Vodafone-Marketingchef Gregor Gründgens rechnet mit Facebook und Agenturen ab.


Appell an die Verantwortung: Gregor Gründgens, Marketingchef von Vodafone Deutschland, geht im "Horizont"-Interview mit Facebook als Werbeplattform hart ins Gericht. "Verschwörungstheorien und massive Desinformation sind die Pest". Unternehmen sollten daher "zweimal hinschauen", wo sie ihre Werbung platzieren: "Wir sitzen als Marketers auf Milliarden-Budgets. Wir können die gesellschaftlichen Folgen von Social Media nicht einfach ignorieren", sagt Gründgens. Er denke sogar darüber nach, Werbe-Budgets von Facebook abzuziehen. "Es gab immer schon Fake News und Zeitungen, die irgendeinen Quatsch verzapft haben.
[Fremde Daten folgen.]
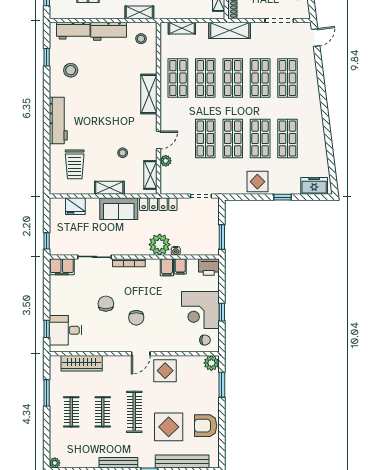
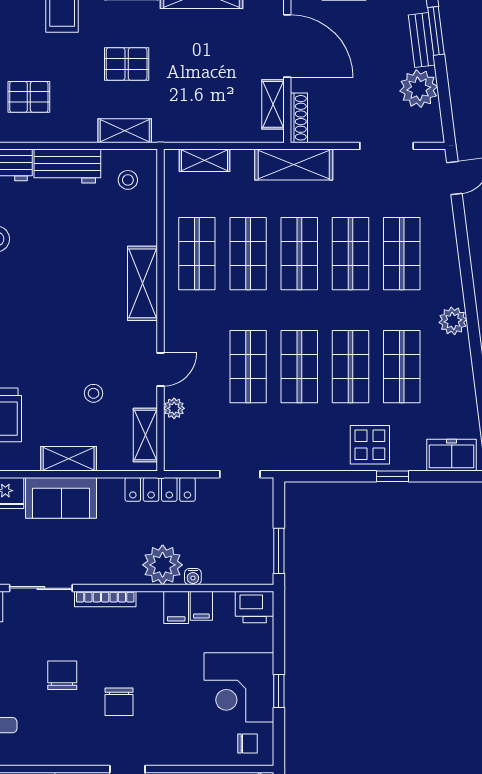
plant: (315, 114) -> (453, 321), added
display table: (257, 182) -> (370, 445), moved
sofa: (119, 209) -> (61, 498), moved

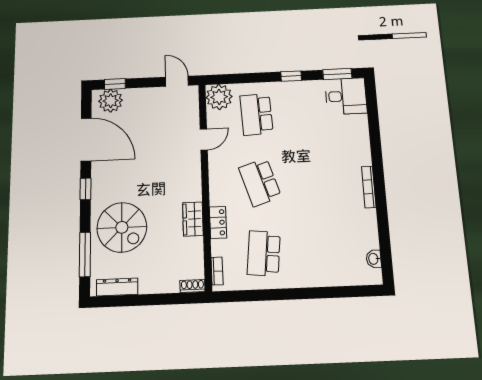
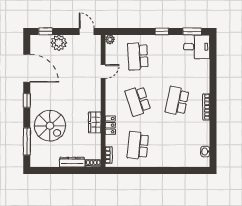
plant: (219, 97) -> (110, 39), width x0.53, depth x0.53
plant: (111, 101) -> (59, 43), moved
school desk: (322, 180) -> (177, 101), added
dresser: (117, 287) -> (72, 162), moved

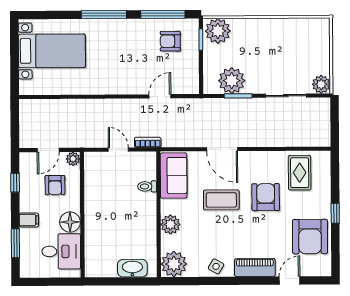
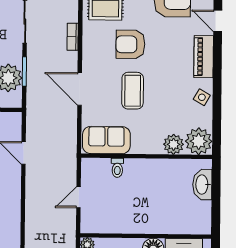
bookcase: (148, 142) -> (73, 37), moved
door: (222, 149) -> (80, 89), swing flipped
plant: (170, 224) -> (174, 144), moved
Aber in dieser Dimension ist das absolut neu und gefährlich." Marketing-Verantwortliche müssten sich daher nicht mehr nur um kommerzielle Fragen kümmern, sondern sich "auch der gesellschaftlichen Verantwortung stellen, die mit unseren Media-Budgets verbunden ist".
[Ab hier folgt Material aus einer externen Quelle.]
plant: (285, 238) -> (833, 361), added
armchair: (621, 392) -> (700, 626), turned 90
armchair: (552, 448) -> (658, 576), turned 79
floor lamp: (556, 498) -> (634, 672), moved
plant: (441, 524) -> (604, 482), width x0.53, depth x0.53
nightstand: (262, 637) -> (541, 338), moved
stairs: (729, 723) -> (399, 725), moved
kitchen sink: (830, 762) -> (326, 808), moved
Auch die Agentur-Beziehungen sind für Gründgens nicht in Stein gemeißelt: "60, 70 oder 80 % der Zeit, die wir unseren Dienstleistern vergüten, sind nicht wirklich wertschöpfend, sondern erforderlich für die Bewegung eines zu kompliziert gewordenen Apparats", sagt er. Eingefahrene Strukturen führten dazu, "dass vieles zu teuer und zu langsam ist – und oft genug auch zu schlechteren Ergebnissen führt". Mit Agentur-Chefs sei er sich da prinzipiell einig, die Frage sei, wie sich Veränderungen "mit der nötigen Fairness und der Einsicht in wirtschaftliche Notwendigkeiten" umsetzen lassen. Die Corona-Krise versteht Gründgens als "Abwrackprämie für das analoge Leben". Kreative Konzepte per Videoschaltung zu entwickeln, sei zwar schwieriger, dennoch glaubt er nicht, "dass immer 'ground-breaking creativity' entsteht, wenn Menschen zusammen in einem Raum sitzen". Oft seien es Einzelpersonen oder eine Inspiration von außen, die etwas in Bewegung setzten.